SELECTED EXTRACT:
---------------
Human overfishing starves dolphins, sharks, seabirds: study
Dolphins, sharks and other large marine species around the world are going hungry as they seek out dwindling supplies of the small, overlooked species they feed on, according to a new study that says overfishing is draining their food sources.
In a report released Monday, scientists with the international conservation group Oceana said they found several species were emaciated, reproducing slowly and declining in numbers in part because their food sources are being fished out.
"This is the first time that we're seeing a worldwide trend that more and more large animals are going hungry," Margot Stiles, a marine biologist at Oceana and the author of the report, said from Washington, D.C.
"It's definitely starting to be a pattern."
The researchers looked at the health of prey species stocks, like herring, pollock, mackerel, squid and anchoveta, to determine what effect overfishing is having on the larger predators that feed on them.
Using data from the United Nations Food and Agriculture Organization, they found that the majority are over exploited by the fishery. Only 20 per cent of the prey species being fished can sustain the larger predators.
In Canada, scientists said Atlantic cod in the Gulf of St. Lawrence are becoming skinny because they are having more trouble finding reliable sources of small prey like capelin. In Maryland's Chesapeake Bay, striped bass are turning up emaciated because of shrinking supplies of herring and anchovies.
Whales too are having a difficult time finding prey, which researchers say might be affecting their ability and decision to mate. For many endangered whale species, diminished food sources could mean their populations will have trouble recovering.
---------------
LISTED ENTRIES:
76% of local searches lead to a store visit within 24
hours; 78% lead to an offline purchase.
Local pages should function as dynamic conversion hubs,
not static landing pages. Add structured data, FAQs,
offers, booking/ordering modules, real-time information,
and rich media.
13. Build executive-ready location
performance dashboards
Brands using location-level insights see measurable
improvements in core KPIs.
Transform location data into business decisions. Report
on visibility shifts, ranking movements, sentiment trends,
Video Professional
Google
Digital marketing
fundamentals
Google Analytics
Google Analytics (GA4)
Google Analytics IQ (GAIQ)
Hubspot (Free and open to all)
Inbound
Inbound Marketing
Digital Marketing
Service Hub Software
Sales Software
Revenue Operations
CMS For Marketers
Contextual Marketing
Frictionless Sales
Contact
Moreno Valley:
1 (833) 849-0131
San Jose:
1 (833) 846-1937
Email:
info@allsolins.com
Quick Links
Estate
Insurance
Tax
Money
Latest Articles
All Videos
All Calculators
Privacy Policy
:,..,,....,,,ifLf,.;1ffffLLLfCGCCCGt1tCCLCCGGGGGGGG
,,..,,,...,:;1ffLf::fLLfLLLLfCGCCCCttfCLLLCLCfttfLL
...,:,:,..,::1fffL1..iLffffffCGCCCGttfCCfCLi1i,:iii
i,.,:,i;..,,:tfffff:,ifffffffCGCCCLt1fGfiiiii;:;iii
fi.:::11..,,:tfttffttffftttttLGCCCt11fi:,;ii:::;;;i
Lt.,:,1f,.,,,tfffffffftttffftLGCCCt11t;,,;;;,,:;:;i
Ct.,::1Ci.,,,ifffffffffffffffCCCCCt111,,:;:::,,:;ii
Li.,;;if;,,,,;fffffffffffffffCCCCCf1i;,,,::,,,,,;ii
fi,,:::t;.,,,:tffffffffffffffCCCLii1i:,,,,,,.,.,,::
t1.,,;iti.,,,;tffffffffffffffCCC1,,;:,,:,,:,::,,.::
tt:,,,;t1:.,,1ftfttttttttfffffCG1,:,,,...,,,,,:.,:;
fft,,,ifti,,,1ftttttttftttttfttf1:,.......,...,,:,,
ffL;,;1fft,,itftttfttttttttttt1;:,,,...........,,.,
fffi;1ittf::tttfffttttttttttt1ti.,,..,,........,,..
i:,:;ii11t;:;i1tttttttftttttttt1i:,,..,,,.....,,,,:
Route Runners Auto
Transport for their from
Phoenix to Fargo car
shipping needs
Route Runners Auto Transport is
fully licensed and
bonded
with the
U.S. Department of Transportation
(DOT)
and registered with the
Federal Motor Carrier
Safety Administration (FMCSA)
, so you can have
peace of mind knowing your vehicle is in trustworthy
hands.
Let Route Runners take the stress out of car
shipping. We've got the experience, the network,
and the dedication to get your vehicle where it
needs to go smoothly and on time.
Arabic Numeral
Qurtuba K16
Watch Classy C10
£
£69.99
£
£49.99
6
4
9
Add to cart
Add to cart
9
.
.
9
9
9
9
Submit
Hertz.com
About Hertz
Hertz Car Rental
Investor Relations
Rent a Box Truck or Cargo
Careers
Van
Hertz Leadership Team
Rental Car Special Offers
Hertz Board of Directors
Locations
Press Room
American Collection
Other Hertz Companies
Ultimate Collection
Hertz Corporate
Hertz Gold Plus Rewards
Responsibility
---------------
QUESTIONS ON THE MATERIAL:
- A) In the overfishing study, who is Margot Stiles?
- B) Edit the overfishing text by rewriting it from the words "Using data from" through "have trouble recovering.", with "skinny" changed to "thin".
Rely only on the overfishing text and leave the material aside.

RESPONSES IN ORDER:
- A) She is a marine biologist at Oceana and the author of the report.

- B)
Using data from the United Nations Food and Agriculture Organization, they found that the majority are over exploited by the fishery. Only 20 per cent of the prey species being fished can sustain the larger predators.
In Canada, scientists said Atlantic cod in the Gulf of St. Lawrence are becoming thin because they are having more trouble finding reliable sources of small prey like capelin. In Maryland's Chesapeake Bay, striped bass are turning up emaciated because of shrinking supplies of herring and anchovies.
Whales too are having a difficult time finding prey, which researchers say might be affecting their ability and decision to mate. For many endangered whale species, diminished food sources could mean their populations will have trouble recovering.